Strategy and implementation

EOOS in the ocean observing landscape

The EOOS framework brings together the main actors of ocean observing, from local to pan-European scale, to facilitate dialogue and collaboration and improve integration and coordination of all in situ ocean observing in Europe.

These actors include representatives of observing networks and agencies, national operators/implementers, research infrastructures, data aggregators, ocean coordinating networks and ocean observing funders among others. By bringing them together under its framework, EOOS is reducing the existing fragmentation of European in situ ocean observing.

If the ocean observing value chain is represented as a loop, the EOOS framework sits across requirements gathering and the processes used to collect in situ ocean observations.

In this way, EOOS enables improved coordination for a fit for purpose ocean observing system in Europe.

Governance

We are an alliance of voluntary partners spanning the public and private sectors. Ours is a bottom-up governance model in which nations are integrally involved, designed to evolve over time.

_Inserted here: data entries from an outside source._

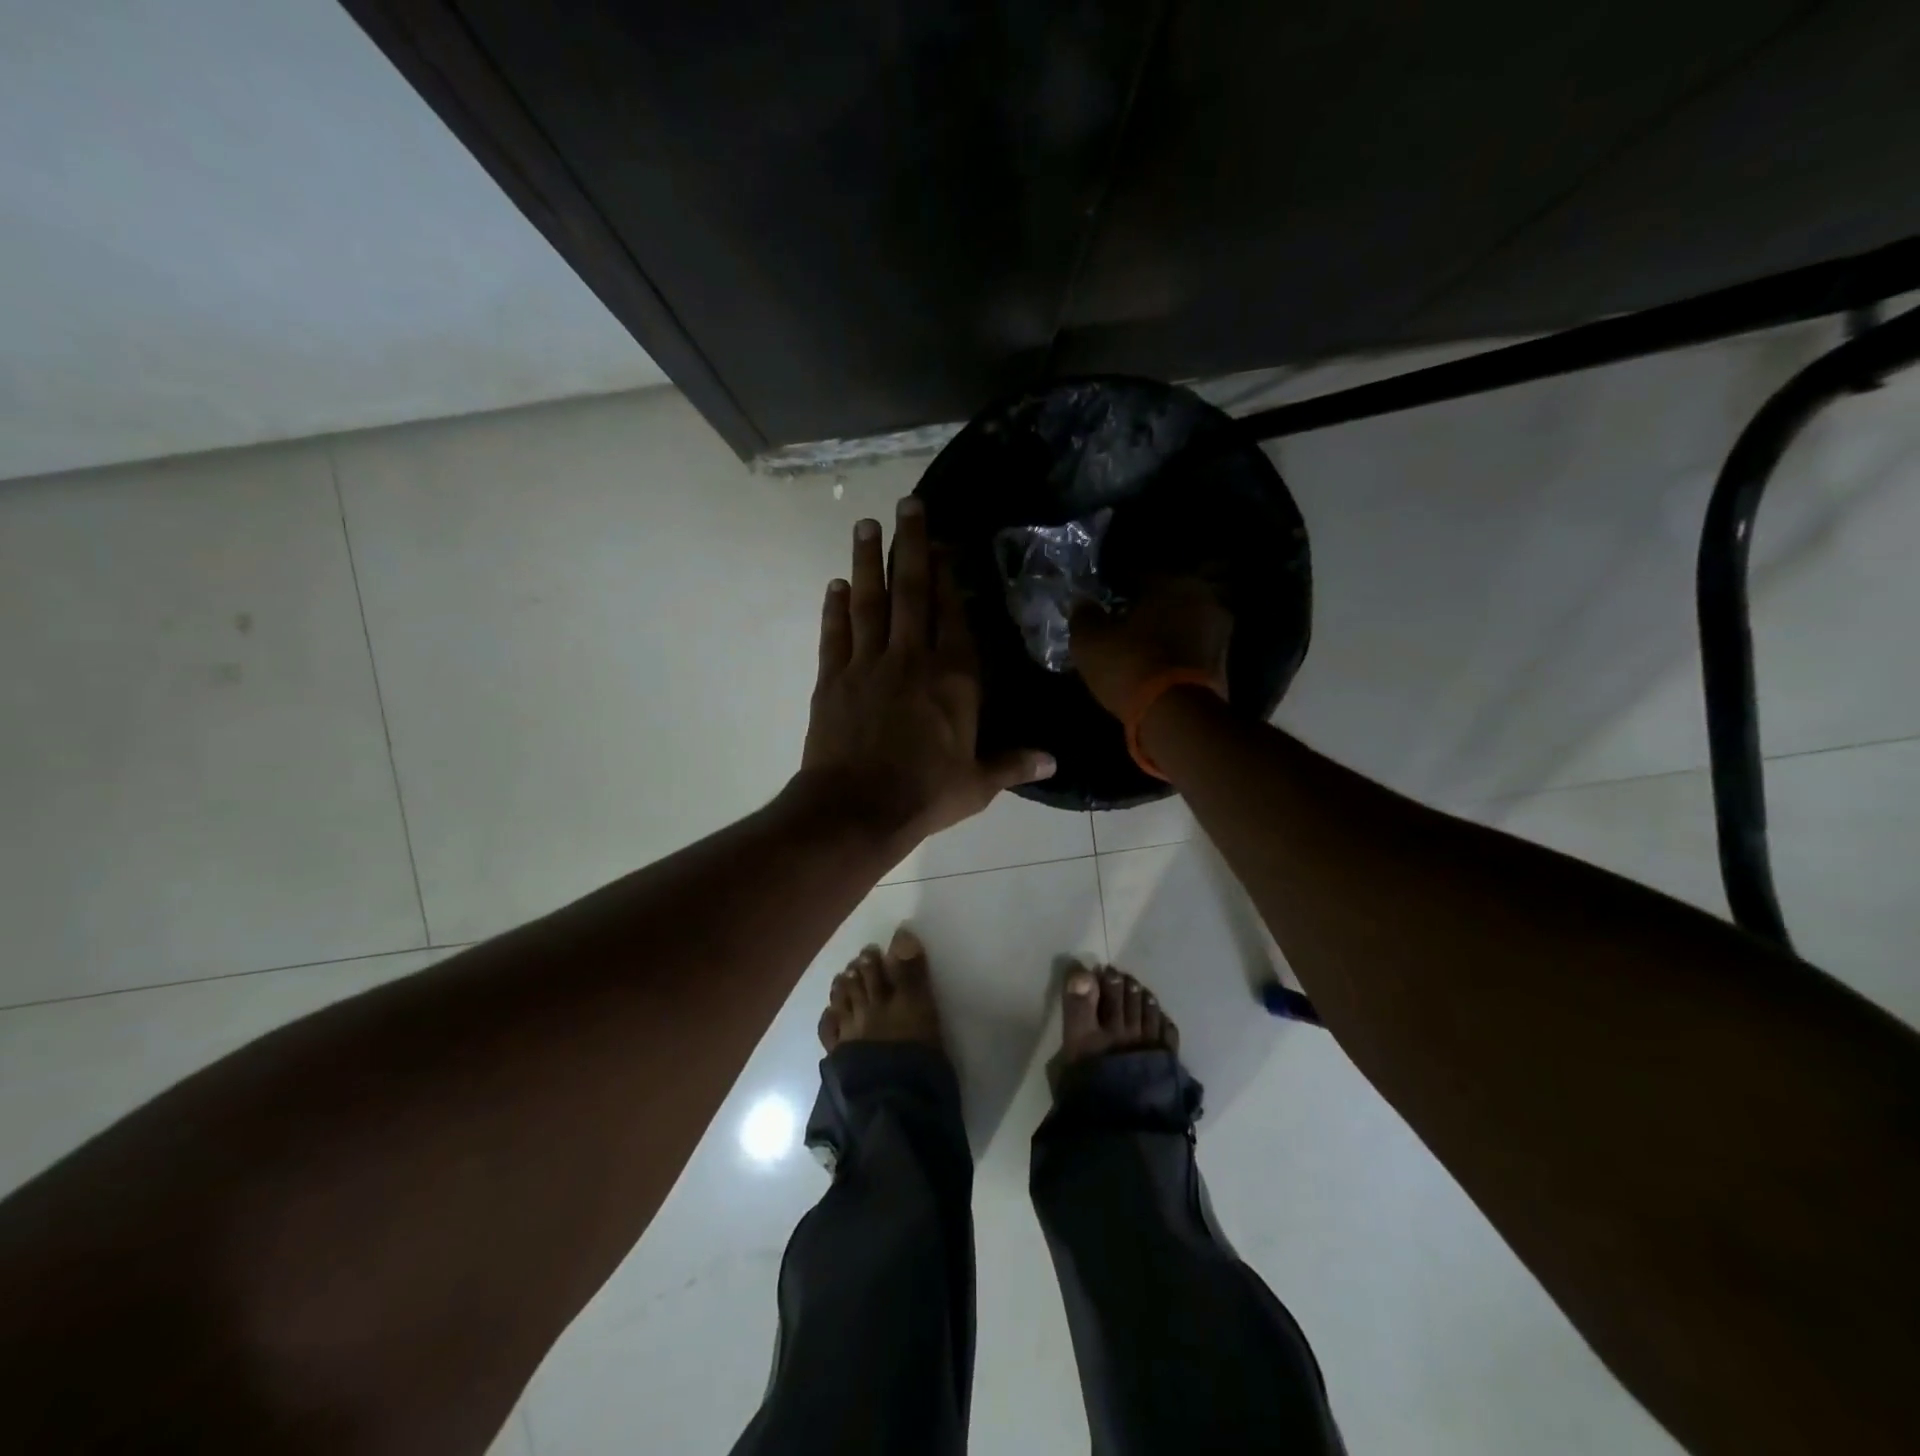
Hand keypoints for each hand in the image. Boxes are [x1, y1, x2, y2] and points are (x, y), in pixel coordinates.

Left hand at [800, 497, 1054, 848]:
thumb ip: (1013, 764)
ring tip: (867, 524)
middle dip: (912, 545)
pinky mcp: (832, 679)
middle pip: (912, 591)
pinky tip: (835, 584)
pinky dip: (834, 608)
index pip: (954, 615)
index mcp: (953, 678)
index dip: (952, 577)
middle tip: (908, 505)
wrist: (857, 809)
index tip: (948, 543)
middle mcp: (911, 659)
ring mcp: (867, 664)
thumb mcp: (977, 784)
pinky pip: (835, 634)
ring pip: (869, 602)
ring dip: (868, 561)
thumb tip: (1053, 761)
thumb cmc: (925, 794)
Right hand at [1070, 576, 1232, 718]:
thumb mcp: (1090, 640)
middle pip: (1167, 600)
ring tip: (1136, 651)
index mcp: (1175, 582)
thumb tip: (1083, 604)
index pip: (1140, 575)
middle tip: (1119, 626)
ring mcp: (1220, 635)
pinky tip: (1153, 670)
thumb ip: (1084, 616)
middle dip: (1144, 611)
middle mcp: (1206, 600)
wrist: (1177, 717)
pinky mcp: (1224, 668)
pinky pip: (1190, 653)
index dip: (1117, 588)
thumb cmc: (1130, 664)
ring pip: (1182, 627)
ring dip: (1162, 635)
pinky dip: (1173, 657)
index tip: (1101, 602)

See our full governance structure

History

When the European Integrated Maritime Policy was being developed in 2007, the oceanographic and scientific community expressed the need for an end-to-end integrated and sustained European Marine Observation and Data Network (EMODNET).
EuroGOOS, the European Global Ocean Observing System, and the European Marine Board (EMB), the leading European think tank in marine science policy, developed and shared a framework for this concept in 2008.

Next, the European Commission took the necessary steps in 2008 to enable the setting up of an adequate infrastructure for marine data and information. This is now the current European Marine Observation and Data Network (EMODnet).

In the 2010 Ostend and 2014 Rome Declarations, the European ocean science community called for a truly integrated and sustainably funded European Ocean Observing System (EOOS). This would strengthen the data and information component being supported by EMODnet.

EuroGOOS and the EMB responded to this need in 2016 and convened a panel acting as the EOOS Steering Group.

Europe’s community of ocean data providers, infrastructure managers, technology developers, data users and broader ocean observing stakeholders overwhelmingly agreed with the concept of EOOS right away.

Tarron Lamont and Gavin Tutt. Photo: EuroArgo ERIC 

An EOOS Strategy and Implementation plan was developed in 2018 for the communities actively involved. This set out the vision for EOOS until 2022.

The EOOS Advisory Committee was set up in 2018. An impressive number of stakeholders attended the EOOS Forum and Conference later that year.

In 2019-2020, EOOS governance was launched to transform the mood of excitement and optimism into action.